# PROBLEM DETAILS
Quote the entries word for word. Omit the pictures.
═══ DATASET ENTRIES ═══
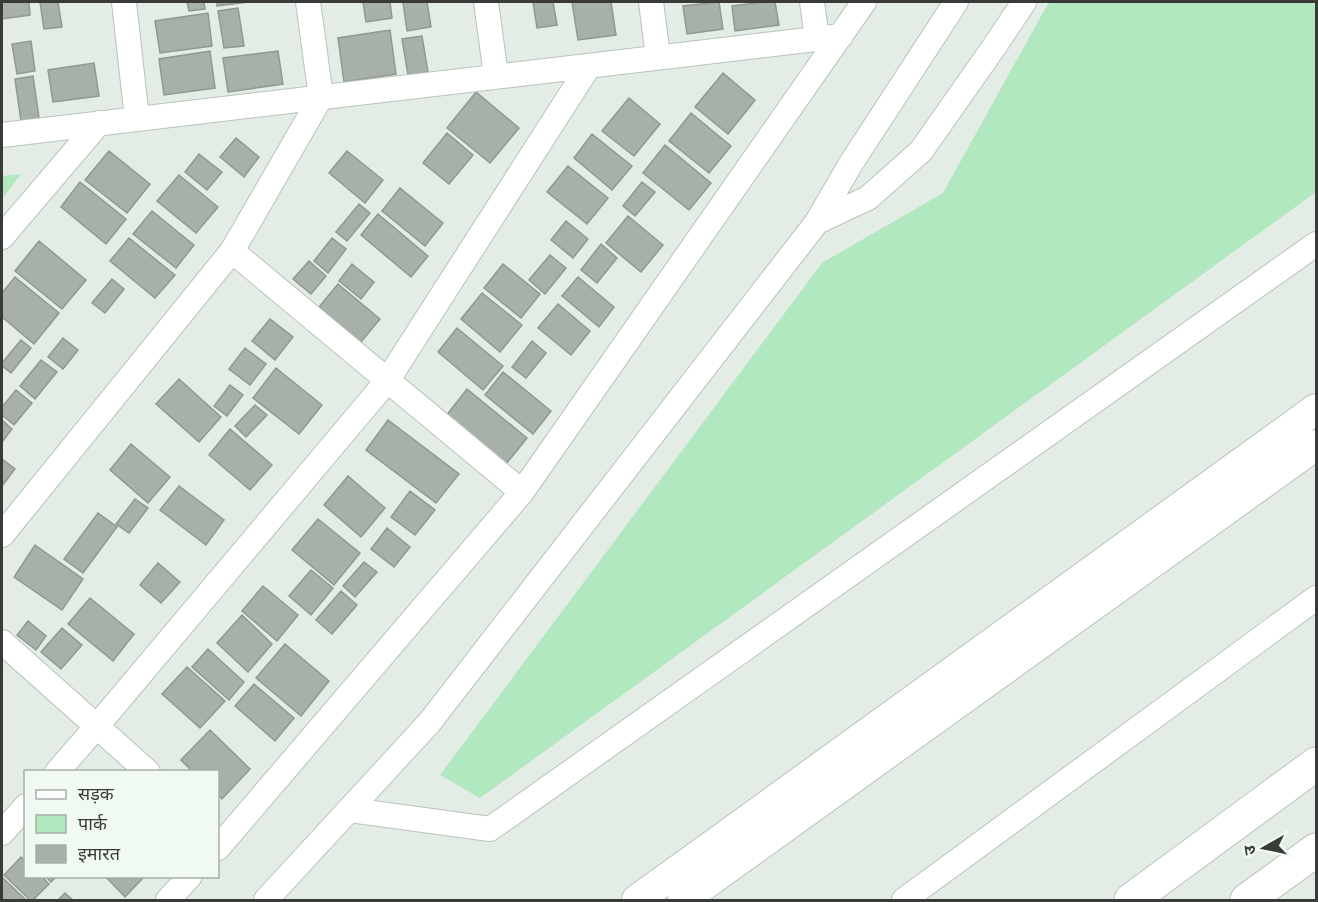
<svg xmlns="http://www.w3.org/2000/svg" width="1318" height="902" font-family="'Crimson Pro','Noto Sans Devanagari',serif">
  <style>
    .green { fill: #b1e8bf }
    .building { fill: #a7b0a9; stroke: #909892; stroke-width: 1.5 }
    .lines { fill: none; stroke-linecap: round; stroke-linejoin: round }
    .minor-casing { stroke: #bac3bc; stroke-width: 26 }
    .major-casing { stroke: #bac3bc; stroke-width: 32 }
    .highway-casing { stroke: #bac3bc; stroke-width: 35 }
    .minor { stroke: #fff; stroke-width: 24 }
    .major { stroke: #fff; stroke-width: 30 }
    .highway { stroke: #fff; stroke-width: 33 }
  </style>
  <rect width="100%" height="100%" fill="#e3ece5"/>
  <!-- green -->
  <path class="green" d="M1049 2H1316V192L480 798 440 775 822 263 943 193Z
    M21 174 2 199V176Z"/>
  <!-- building -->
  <path class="building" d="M2 2H29L30 15 2 19Z
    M40 2H58L62 27 44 29Z
    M187 2H204L205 9 189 11Z
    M217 2H249L217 6Z
    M363 2H390L392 18 366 22Z
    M403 2H427L431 27 407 31Z
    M533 2H553L557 25 537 28Z
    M572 2H611L616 35 578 40Z
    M719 2 723 29 687 34 683 6Z
    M764 2H775L779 25 735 31 732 6Z
    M238 8 244 46 224 48 218 11Z
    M208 13 212 46 160 53 155 21Z
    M390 30 396 74 344 82 338 38Z
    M422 36 428 72 408 75 402 39Z
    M31 41 35 71 17 74 12 44Z
    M210 51 215 88 164 95 159 59Z
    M278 51 283 84 228 92 223 58Z
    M94 63 99 96 53 102 48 70Z
    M723 73 755 100 728 134 695 107Z
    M33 76 39 118 21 121 15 79Z
    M476 92 519 128 490 163 447 128Z
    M629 98 660 124 634 156 602 131Z
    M691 113 731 146 709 173 669 141Z
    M447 133 473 155 449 184 423 163Z
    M592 134 632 166 612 190 574 158Z
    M236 138 259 157 244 177 220 157Z
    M665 145 711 183 689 210 643 173Z
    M109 151 150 184 127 213 85 180Z
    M347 151 383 180 365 203 329 173Z
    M199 154 222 172 207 190 185 172Z
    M568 166 608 198 587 224 547 192Z
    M179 175 218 207 196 233 157 201Z
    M80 182 126 219 106 244 61 207Z
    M642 182 655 192 635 216 623 206Z
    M400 188 443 223 425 246 382 211Z
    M359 204 370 213 347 241 336 232Z
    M152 211 194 245 176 268 133 234Z
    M378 214 428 256 411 277 361 235Z
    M628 216 663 245 641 272 606 243Z
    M566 221 588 239 573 258 551 240Z
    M129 238 175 275 155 298 110 261Z
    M332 238 346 249 328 273 314 261Z
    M39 241 86 280 62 309 15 271Z
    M601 244 617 258 597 283 581 270Z
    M550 255 566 268 545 294 529 280Z
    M309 261 326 276 311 294 293 279Z
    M352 264 374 282 361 299 339 281Z
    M503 264 540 294 521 318 484 288Z
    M15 277 59 313 34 344 2 317V293Z
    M578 277 614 307 599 327 562 296Z
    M112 279 124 289 105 313 92 303Z
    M338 284 380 319 361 342 319 307Z
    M482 293 522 325 500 352 461 319Z
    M558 304 590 331 571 355 538 328Z
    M270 319 293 337 275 360 252 341Z
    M457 328 503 366 483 390 438 352Z
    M63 338 78 350 63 369 48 357Z
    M21 340 31 348 11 373 2 366V363Z
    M532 341 546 353 526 378 512 367Z
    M245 348 266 364 250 385 229 369Z
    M41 360 57 372 35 399 20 386Z
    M276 368 322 405 299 434 253 398Z
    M503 372 551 411 533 434 485 395Z
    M179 379 221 417 199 442 156 404Z
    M230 385 243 395 227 416 214 406Z
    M467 389 527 438 506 464 446 416Z
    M16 390 32 403 14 425 2 415V407Z
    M255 405 267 415 246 437 235 426Z
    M2 420 12 429 2 442Z
    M388 420 459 474 436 503 366 450Z
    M230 429 272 465 250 490 209 455Z
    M131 444 170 477 148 503 110 470Z
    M2 459 15 469 2 486Z
    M348 476 385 508 361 537 324 505Z
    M179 486 224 520 206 545 160 510Z
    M410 491 435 510 415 535 391 517Z
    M135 499 148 508 129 533 116 524Z
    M98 513 117 527 83 573 64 559Z
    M318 519 360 553 334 585 292 550Z
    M387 528 410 547 394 567 371 549Z
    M35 545 83 579 62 610 14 577Z
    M364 562 377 572 355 597 343 586Z
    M158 563 180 582 161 603 140 585Z
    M311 570 333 588 311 615 289 596Z
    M263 586 298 615 277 641 242 611Z
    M341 591 357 605 332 634 316 620Z
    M90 598 134 634 113 661 68 624Z
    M242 615 272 644 248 672 217 643Z
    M28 621 46 636 36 650 17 635Z
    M62 628 82 645 61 669 41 652Z
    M285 644 329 681 301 716 256 678Z
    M208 649 244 682 229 700 192 667Z
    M187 667 225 701 200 728 162 694Z
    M254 684 294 718 275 741 235 706Z
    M210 730 250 769 222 799 218 795V772H193L181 760Z
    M21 857 26 861V876H41L49 884 33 900H30L4 875Z
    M45 876H57L51 882Z
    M105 876H141L143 878 125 897Z
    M2 877 26 900H2Z
    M65 893 73 900H58Z"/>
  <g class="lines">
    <!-- minor casing -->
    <g class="minor-casing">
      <path id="minor" d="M124 2 137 119
        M486 2 496 76
        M651 2 658 57
        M812 2 817 39
        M2 135 841 36
        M817 222 868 198 921 151 994 47 1024 2
        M2 237 99 123
        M232 251 522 492
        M2 535 232 251 321 97 308 2
        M2 642 148 772
        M57 772 97 726 387 381 589 66
        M350 810 490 829 1316 244
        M2 833 26 806
        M218 848 522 492 864 2
        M168 900 190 876
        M266 900 429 723 817 222 850 165 956 2
        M904 900 1316 598"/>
    </g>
    <!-- major casing -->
    <g class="major-casing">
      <path id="major" d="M637 900 1316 409
        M683 900 1316 445"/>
    </g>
    <!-- highway casing -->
    <g class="highway-casing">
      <path id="highway" d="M1131 900 1316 764
        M1247 900 1316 850"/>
    </g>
    <!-- minor -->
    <use href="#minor" class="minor"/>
    <!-- major -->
    <use href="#major" class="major"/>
    <!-- highway -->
    <use href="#highway" class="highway"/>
  </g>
  <!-- border -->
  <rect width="1318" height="902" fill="none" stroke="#383b38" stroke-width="6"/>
  <!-- legend -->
  <rect x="24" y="770" width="195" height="108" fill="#f0faf2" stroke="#a6aea8" stroke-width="1.5"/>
  <rect x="36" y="790" width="30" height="9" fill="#ffffff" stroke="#a6aea8" stroke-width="1.5"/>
  <text x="78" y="800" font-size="18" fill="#383b38">सड़क</text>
  <rect x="36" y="815" width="30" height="18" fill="#b1e8bf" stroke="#a6aea8" stroke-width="1.5"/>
  <text x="78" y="830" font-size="18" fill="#383b38">पार्क</text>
  <rect x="36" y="845" width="30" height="18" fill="#a7b0a9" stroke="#a6aea8" stroke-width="1.5"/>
  <text x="78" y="860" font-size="18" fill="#383b38">इमारत</text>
  <!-- north arrow -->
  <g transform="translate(1264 848) rotate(261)" stroke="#f0faf2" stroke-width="4.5" paint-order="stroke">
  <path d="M0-4.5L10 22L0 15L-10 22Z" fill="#383b38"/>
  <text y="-9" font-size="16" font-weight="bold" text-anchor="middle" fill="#383b38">उ</text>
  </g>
</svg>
═══
# TASK SOLUTION
<svg xmlns="http://www.w3.org/2000/svg" width="1318" height="902" font-family="'Crimson Pro','Noto Sans Devanagari',serif">
  <style>
    .green { fill: #b1e8bf }
    .building { fill: #a7b0a9; stroke: #909892; stroke-width: 1.5 }
    .lines { fill: none; stroke-linecap: round; stroke-linejoin: round }
    .minor-casing { stroke: #bac3bc; stroke-width: 26 }
    .major-casing { stroke: #bac3bc; stroke-width: 32 }
    .highway-casing { stroke: #bac3bc; stroke-width: 35 }
    .minor { stroke: #fff; stroke-width: 24 }
    .major { stroke: #fff; stroke-width: 30 }
    .highway { stroke: #fff; stroke-width: 33 }
  </style>
  <rect width="100%" height="100%" fill="#e3ece5"/>
  <!-- green -->
  <path class="green" d="M1049 2H1316V192L480 798 440 775 822 263 943 193Z
    M21 174 2 199V176Z"/>
  <!-- building -->
  <path class="building" d="M2 2H29L30 15 2 19Z
    M40 2H58L62 27 44 29Z
    M187 2H204L205 9 189 11Z
    M217 2H249L217 6Z
    M363 2H390L392 18 366 22Z
    M403 2H427L431 27 407 31Z
    M533 2H553L557 25 537 28Z
    M572 2H611L616 35 578 40Z
    M719 2 723 29 687 34 683 6Z
    M764 2H775L779 25 735 31 732 6Z
    M238 8 244 46 224 48 218 11Z
    M208 13 212 46 160 53 155 21Z
    M390 30 396 74 344 82 338 38Z
    M422 36 428 72 408 75 402 39Z
    M31 41 35 71 17 74 12 44Z
    M210 51 215 88 164 95 159 59Z
    M278 51 283 84 228 92 223 58Z
    M94 63 99 96 53 102 48 70Z
    M723 73 755 100 728 134 695 107Z
    M33 76 39 118 21 121 15 79Z
    M476 92 519 128 490 163 447 128Z
    M629 98 660 124 634 156 602 131Z
    M691 113 731 146 709 173 669 141Z
    M447 133 473 155 449 184 423 163Z
    M592 134 632 166 612 190 574 158Z
    M236 138 259 157 244 177 220 157Z
    M665 145 711 183 689 210 643 173Z
    M109 151 150 184 127 213 85 180Z
    M347 151 383 180 365 203 329 173Z
    M199 154 222 172 207 190 185 172Z
    M568 166 608 198 587 224 547 192Z
    M179 175 218 207 196 233 157 201Z
    M80 182 126 219 106 244 61 207Z
    M642 182 655 192 635 216 623 206Z
    M400 188 443 223 425 246 382 211Z
    M359 204 370 213 347 241 336 232Z
    M152 211 194 245 176 268 133 234Z
    M378 214 428 256 411 277 361 235Z
    M628 216 663 245 641 272 606 243Z
    M566 221 588 239 573 258 551 240Z
    M129 238 175 275 155 298 110 261Z
    M332 238 346 249 328 273 314 261Z
    M39 241 86 280 62 309 15 271Z
    M601 244 617 258 597 283 581 270Z
    M550 255 566 268 545 294 529 280Z
    M309 261 326 276 311 294 293 279Z
    M352 264 374 282 361 299 339 281Z
    M503 264 540 294 521 318 484 288Z
    M15 277 59 313 34 344 2 317V293Z
    M578 277 614 307 599 327 562 296Z
    M112 279 124 289 105 313 92 303Z
    M338 284 380 319 361 342 319 307Z
    M482 293 522 325 500 352 461 319Z
    M558 304 590 331 571 355 538 328Z
    M270 319 293 337 275 360 252 341Z
    M457 328 503 366 483 390 438 352Z
    M63 338 78 350 63 369 48 357Z
    M21 340 31 348 11 373 2 366V363Z
    M532 341 546 353 526 378 512 367Z
    M245 348 266 364 250 385 229 369Z
    M41 360 57 372 35 399 20 386Z
    M276 368 322 405 299 434 253 398Z
    M503 372 551 411 533 434 485 395Z
    M179 379 221 417 199 442 156 404Z
    M230 385 243 395 227 416 214 406Z
    M467 389 527 438 506 464 446 416Z
    M16 390 32 403 14 425 2 415V407Z
    M255 405 267 415 246 437 235 426Z
    M2 420 12 429 2 442Z
    M388 420 459 474 436 503 366 450Z
    M230 429 272 465 250 490 209 455Z
    M131 444 170 477 148 503 110 470Z
    M2 459 15 469 2 486Z
    M348 476 385 508 361 537 324 505Z
    M179 486 224 520 206 545 160 510Z
    M410 491 435 510 415 535 391 517Z
    M135 499 148 508 129 533 116 524Z
    M98 513 117 527 83 573 64 559Z
    M318 519 360 553 334 585 292 550Z
    M387 528 410 547 394 567 371 549Z
    M35 545 83 579 62 610 14 577Z
    M364 562 377 572 355 597 343 586Z
    M158 563 180 582 161 603 140 585Z
    M311 570 333 588 311 615 289 596Z
    M263 586 298 615 277 641 242 611Z
    M341 591 357 605 332 634 316 620Z
    M90 598 134 634 113 661 68 624Z
    M242 615 272 644 248 672 217 643Z
    M28 621 46 636 36 650 17 635Z
    M62 628 82 645 61 669 41 652Z
    M285 644 329 681 301 716 256 678Z
    M208 649 244 682 229 700 192 667Z
    M187 667 225 701 200 728 162 694Z
    M254 684 294 718 275 741 235 706Z
    M210 730 250 769 222 799 218 795V772H193L181 760Z
    M21 857 26 861V876H41L49 884 33 900H30L4 875Z
    M45 876H57L51 882Z
    M105 876H141L143 878 125 897Z
    M2 877 26 900H2Z
    M65 893 73 900H58Z"/>
  <g class="lines">
    <!-- minor casing -->
    <g class="minor-casing">
      <path id="minor" d="M124 2 137 119
        M486 2 496 76
        M651 2 658 57
        M812 2 817 39
        M2 135 841 36
        M817 222 868 198 921 151 994 47 1024 2
        M2 237 99 123
        M232 251 522 492
        M2 535 232 251 321 97 308 2
        M2 642 148 772
        M57 772 97 726 387 381 589 66
        M350 810 490 829 1316 244
        M2 833 26 806
        M218 848 522 492 864 2
        M168 900 190 876
        M266 900 429 723 817 222 850 165 956 2
        M904 900 1316 598"/>
    </g>
    <!-- major casing -->
    <g class="major-casing">
      <path id="major" d="M637 900 1316 409
        M683 900 1316 445"/>
    </g>
    <!-- highway casing -->
    <g class="highway-casing">
      <path id="highway" d="M1131 900 1316 764
        M1247 900 1316 850"/>
    </g>
    <!-- minor -->
    <use href="#minor" class="minor"/>
    <!-- major -->
    <use href="#major" class="major"/>
    <!-- highway -->
    <use href="#highway" class="highway"/>
  </g>
  <!-- border -->
  <rect width="1318" height="902" fill="none" stroke="#383b38" stroke-width="6"/>
  <!-- legend -->
  <rect x="24" y="770" width="195" height="108" fill="#f0faf2" stroke="#a6aea8" stroke-width="1.5"/>
  <rect x="36" y="790" width="30" height="9" fill="#ffffff" stroke="#a6aea8" stroke-width="1.5"/>
  <text x="78" y="800" font-size="18" fill="#383b38">सड़क</text>
  <rect x="36" y="815" width="30" height="18" fill="#b1e8bf" stroke="#a6aea8" stroke-width="1.5"/>
  <text x="78" y="830" font-size="18" fill="#383b38">पार्क</text>
  <rect x="36" y="845" width="30" height="18" fill="#a7b0a9" stroke="#a6aea8" stroke-width="1.5"/>
  <text x="78" y="860" font-size="18" fill="#383b38">इमारत</text>
  <!-- north arrow -->
  <g transform="translate(1264 848) rotate(261)" stroke="#f0faf2" stroke-width="4.5" paint-order="stroke">
  <path d="M0-4.5L10 22L0 15L-10 22Z" fill="#383b38"/>
  <text y="-9" font-size="16" font-weight="bold" text-anchor="middle" fill="#383b38">उ</text>
  </g>
</svg>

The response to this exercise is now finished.